When it comes to doing well in business, looking at a situation frankly and learning from your mistakes makes all the difference. Karl James, former Downing Street adviser and Director of The Dialogue Project, explains why.
“I’m more convinced than ever that the answers to big questions are often much simpler than we think. And they’re definitely simpler than some experts, consultants and strategists might suggest,” says James. “It’s the people who do the simple things brilliantly, and the complex things simply, that get out of their own way, release the talent in their organisation and free themselves to get on with doing what they do best – be it banking or baking.”
Keeping things simple also means accepting where you’re going wrong, frankly addressing the problem, and figuring out how not to repeat the issue again, James says. “When it comes to conversations that count, in my experience it’s the businesses that aren’t afraid of admitting where they went wrong that learn more quickly and bounce back more confidently from a dip in performance, or a poorly guided strategy,” he explains. “This is even the case in the event of a right royal cock-up – in fact, you might say it’s especially the case in such scenarios. If you have the nerve to face up to the ugly truth, the courage to say what needs to be said, and the sense to listen well to the most informed voices, you can soon find yourself genuinely turning a corner in much better shape than if you’d narrowly escaped whatever storm it was that blew your way.”

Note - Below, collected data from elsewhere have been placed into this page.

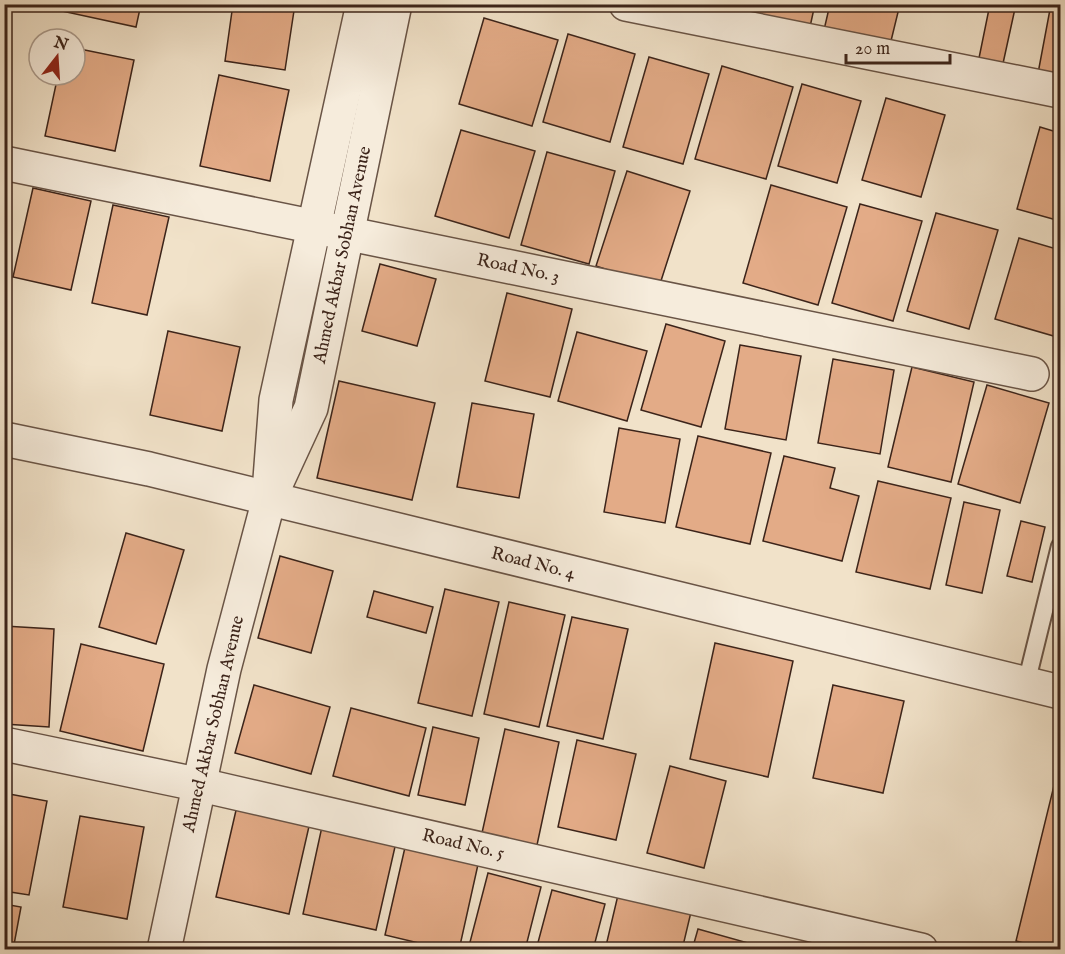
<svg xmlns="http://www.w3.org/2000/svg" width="1065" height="954" font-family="'IM FELL English',serif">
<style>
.building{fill:#e3ab87;stroke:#3c241a;stroke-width:1.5}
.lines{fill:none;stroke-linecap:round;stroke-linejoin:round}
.service-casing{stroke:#695446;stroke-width:20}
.minor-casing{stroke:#695446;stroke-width:36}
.tertiary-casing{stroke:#695446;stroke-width:36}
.service{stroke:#f6ecdc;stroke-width:16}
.minor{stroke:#f6ecdc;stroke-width:33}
.tertiary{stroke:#f6ecdc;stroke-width:33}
.labels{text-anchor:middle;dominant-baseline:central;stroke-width:4.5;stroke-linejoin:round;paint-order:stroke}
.street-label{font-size:18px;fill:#3c241a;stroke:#f6ecdc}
</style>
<rect width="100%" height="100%" fill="#f1e2c9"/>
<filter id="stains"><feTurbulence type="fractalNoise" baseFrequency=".00333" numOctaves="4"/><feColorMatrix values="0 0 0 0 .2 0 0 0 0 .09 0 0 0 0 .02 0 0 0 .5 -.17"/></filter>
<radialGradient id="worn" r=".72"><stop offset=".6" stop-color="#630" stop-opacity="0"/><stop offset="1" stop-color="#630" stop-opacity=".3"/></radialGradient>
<g class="building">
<polygon points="58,4 141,4 136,27 57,10"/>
<polygon points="233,4 295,4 285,70 225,61"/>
<polygon points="737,4 815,4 808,36 734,19"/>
<polygon points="830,4 900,4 890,45 824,30"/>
<polygon points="990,4 1016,4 1002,68 978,63"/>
<polygon points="1051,4 1060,4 1060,88 1036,84"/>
<polygon points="484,18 558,40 532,126 459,104"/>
<polygon points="568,34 635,54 610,142 543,122"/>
<polygon points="75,48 134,60 115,151 45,136 58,75 75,75"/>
<polygon points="649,57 709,74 683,164 623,147"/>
<polygon points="722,66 793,87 766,179 695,159"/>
<polygon points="219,75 289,90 270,181 200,166"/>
<polygon points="802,84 861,101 837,183 778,166"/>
<polygon points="886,98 945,115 921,197 862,180"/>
<polygon points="1040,127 1060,133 1060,221 1017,209"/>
<polygon points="461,130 535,151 509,238 435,216"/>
<polygon points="547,152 615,171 589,264 521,245"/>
<polygon points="627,171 690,191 659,287 596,266"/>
<polygon points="771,185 847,207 818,305 743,283"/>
<polygon points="33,188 91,201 71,290 13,277"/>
<polygon points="860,204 922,221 893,321 832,303"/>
<polygon points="113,205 169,217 147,315 92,303"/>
<polygon points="936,213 998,230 969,329 907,311"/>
<polygon points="1019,238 1060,250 1060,326 1057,337 995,319"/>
<polygon points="380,264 436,279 417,346 362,331"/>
<polygon points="507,293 572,309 550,397 485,381"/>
<polygon points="666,324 725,341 701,427 641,410"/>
<polygon points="168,331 240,347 222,431 150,415"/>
<polygon points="577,332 647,351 627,421 558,401"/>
<polygon points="740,345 801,356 786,440 725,429"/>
<polygon points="833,359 894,370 880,454 818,443"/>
<polygon points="912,367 974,382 951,482 888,467"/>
<polygon points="339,381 435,403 412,500 317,478"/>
<polygon points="987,385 1049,403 1020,503 958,484"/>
<polygon points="472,403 534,414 519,498 457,487"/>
<polygon points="619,428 680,439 665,523 604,512"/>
<polygon points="698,436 771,453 750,544 676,527"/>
<polygon points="784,456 835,468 830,488 859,496 842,561 763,541"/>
<polygon points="878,481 951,498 930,589 856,572"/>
<polygon points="964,502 1000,510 982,593 946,585"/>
<polygon points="1021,521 1045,527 1032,582 1007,576"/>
<polygon points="126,533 184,550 156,644 99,627"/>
<polygon points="280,556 333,571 311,653 258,638"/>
<polygon points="445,589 499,602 472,716 418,703"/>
<polygon points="374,591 433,607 426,633 367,617"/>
<polygon points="509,602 565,615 539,727 484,714"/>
<polygon points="572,617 628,629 603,739 547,726"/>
<polygon points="4,626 54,629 49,727 4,724"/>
<polygon points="715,643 793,661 768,777 690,759"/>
<polygon points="81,644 164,664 143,751 60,731"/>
<polygon points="254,685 330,707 311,774 235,753"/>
<polygon points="833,685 904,701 883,793 813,778"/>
<polygon points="351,708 426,728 409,796 333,776"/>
<polygon points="433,727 479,738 465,805 418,795"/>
<polygon points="505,729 559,742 537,845 482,833"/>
<polygon points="577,740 636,754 616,840 558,827"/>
<polygon points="1060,761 1060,950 1050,950 1016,941"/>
<polygon points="670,766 726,781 704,868 647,853"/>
<polygon points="4,793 47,801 29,895 4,891"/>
<polygon points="237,806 310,822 289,914 216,897"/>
<polygon points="80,816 144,827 127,919 63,907"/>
<polygon points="323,822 397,838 376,930 303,914"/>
<polygon points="406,843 479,860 459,950 448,950 385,935"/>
<polygon points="488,873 541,887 525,950 482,950 469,946"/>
<polygon points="552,890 605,904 593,950 536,950"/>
<polygon points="618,895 691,912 682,950 605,950"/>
<polygon points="4,904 21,907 13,950 4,950"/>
<polygon points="698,929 773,950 692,950"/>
</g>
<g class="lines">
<g class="service-casing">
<polyline id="service" points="1026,684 1060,546"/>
</g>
<g class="minor-casing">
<g id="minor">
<polyline points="626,4 1060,91"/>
<polyline points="4,163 1032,374"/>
<polyline points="4,439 149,469 1060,692"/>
<polyline points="4,744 201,785 921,950"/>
</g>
</g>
<g class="tertiary-casing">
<g id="tertiary">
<polyline points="270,479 276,400 363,4"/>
<polyline points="164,950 224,669 269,499 311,408 395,4"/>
</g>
</g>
<use href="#service" class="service"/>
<use href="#minor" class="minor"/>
<use href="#tertiary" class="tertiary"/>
</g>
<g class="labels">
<g class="street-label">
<text transform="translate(343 255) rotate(-78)">Ahmed Akbar Sobhan Avenue</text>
<text transform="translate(518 269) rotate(12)">Road No. 3</text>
<text transform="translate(533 564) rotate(14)">Road No. 4</text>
<text transform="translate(214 724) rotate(-77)">Ahmed Akbar Sobhan Avenue</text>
<text transform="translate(463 845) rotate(13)">Road No. 5</text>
</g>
</g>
<rect width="1065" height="954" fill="none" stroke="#f1e2c9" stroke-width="24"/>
<rect x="6" y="6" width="1053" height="942" fill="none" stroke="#3c241a" stroke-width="3"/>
<rect x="12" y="12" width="1041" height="930" fill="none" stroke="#3c241a" stroke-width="1.5"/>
<g transform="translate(57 57) rotate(17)"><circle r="28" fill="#f6ecdc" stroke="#ac9c8e" stroke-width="1.5"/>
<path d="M0-4.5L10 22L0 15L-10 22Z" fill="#8f2418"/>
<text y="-9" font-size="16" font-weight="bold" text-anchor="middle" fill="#3c241a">N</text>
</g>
<path d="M846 54v9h104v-9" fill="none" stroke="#3c241a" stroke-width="3"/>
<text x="855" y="54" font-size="18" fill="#3c241a" stroke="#f6ecdc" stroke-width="4.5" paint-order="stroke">20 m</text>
<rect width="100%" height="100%" filter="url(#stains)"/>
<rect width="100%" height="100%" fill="url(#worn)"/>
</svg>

Even when things are going well, taking stock of what’s working and what’s not helps companies to stay on the right track. “Truly understanding what you’re brilliant at is a rare quality. But you can only discover what your strengths are if you’re in the habit of reflecting; not for its own sake, but for the good of the next thing you do. And the next. And the next,” says James. “So, if what you’re working on now goes well, after it’s done, talk about why. And if doesn’t go well, after it’s done, talk about why.”
After all, says James, there is no such thing as a disaster – unless you fail to learn from it.